Mi domando da un po’ di giorni quando è stato il momento in cui è successo che invece di celebrare Ognissanti e il giorno dei Defunti, ci siamo ritrovati a festeggiare questa carnevalata sgargiante e chiassosa di Halloween?!

Quando ero piccola, come tutti i miei conterranei,  la sera della vigilia del giorno del Morti, apparecchiavamo la tavola con la tovaglia di fiandra, preparavamo le castagne bollite, mettevamo in tavola i piatti belli, i bicchieri di cristallo e una bottiglia di ottimo vino rosso.

Quello era il pasto per i nostri defunti, la cena dei Morti. Il giorno dopo i cimiteri erano gremiti di persone che andavano a salutare parenti, amici, conoscente passati oltre perché quello era il loro giorno. Era il tempo di ricordarli, di celebrare la morte, per celebrare la vita. Il giorno del ricordo, della condivisione.

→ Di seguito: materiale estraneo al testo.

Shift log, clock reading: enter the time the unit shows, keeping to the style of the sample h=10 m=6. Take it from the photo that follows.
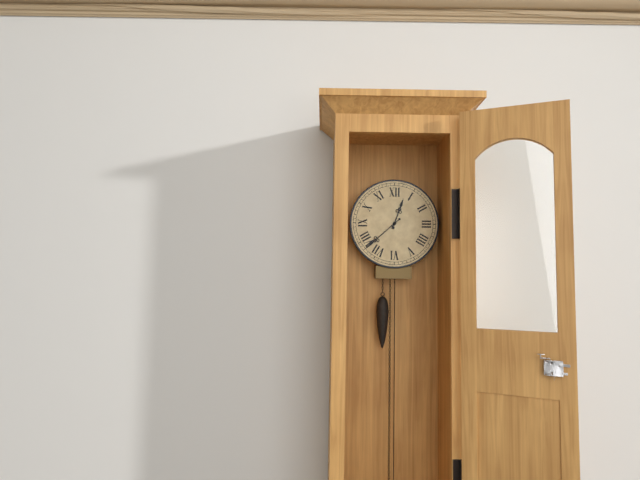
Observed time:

Poi un giorno, all’improvviso, si è insinuata nelle nostre vite la fatidica frase “dolcetto o scherzetto?”, i ragazzi hanno cominciato a travestirsi da zombie a festeggiare in rumorose e alcooliche feste, i supermercati a gremirsi di zucche di plastica, ragni e ragnatele gommose, dolcetti pieni di glucosio, coloranti e chi più ne ha più ne metta.

Non ho memoria di quel giorno. Non so dire quando è stato. So che è successo. E così il primo novembre non era più Ognissanti, ma Halloween.

Ma una Halloween hollywoodiana fatta di luci esagerate, di finzione, di travestimenti di bassa qualità: una festa commerciale studiata per anestetizzare la quotidianità.

Perché Halloween, quella vera, nient’altro è che la cristianizzazione di un’antica festa celtica – Samhain – che, celebrata il primo di novembre, rappresentava l’inizio del nuovo anno, il momento della rinascita, a cui anche i morti potevano partecipare.

Halloween deriva  dall’inglese antico «All Hallows eve» e  indica cioè la vigilia della festa di Tutti i Santi o Ognissanti («Hallow» è l’antico modo di dire Santo in inglese), ‘impiantata’ dal cristianesimo sulla più antica festa di Samhain.

Ognissanti, Holloween o Samahin che dir si voglia, è quindi un momento di celebrazione, di unione fra chi era e chi è, un nuovo inizio, un momento lieve per esorcizzare la morte e per sentirsi vicini alle proprie radici.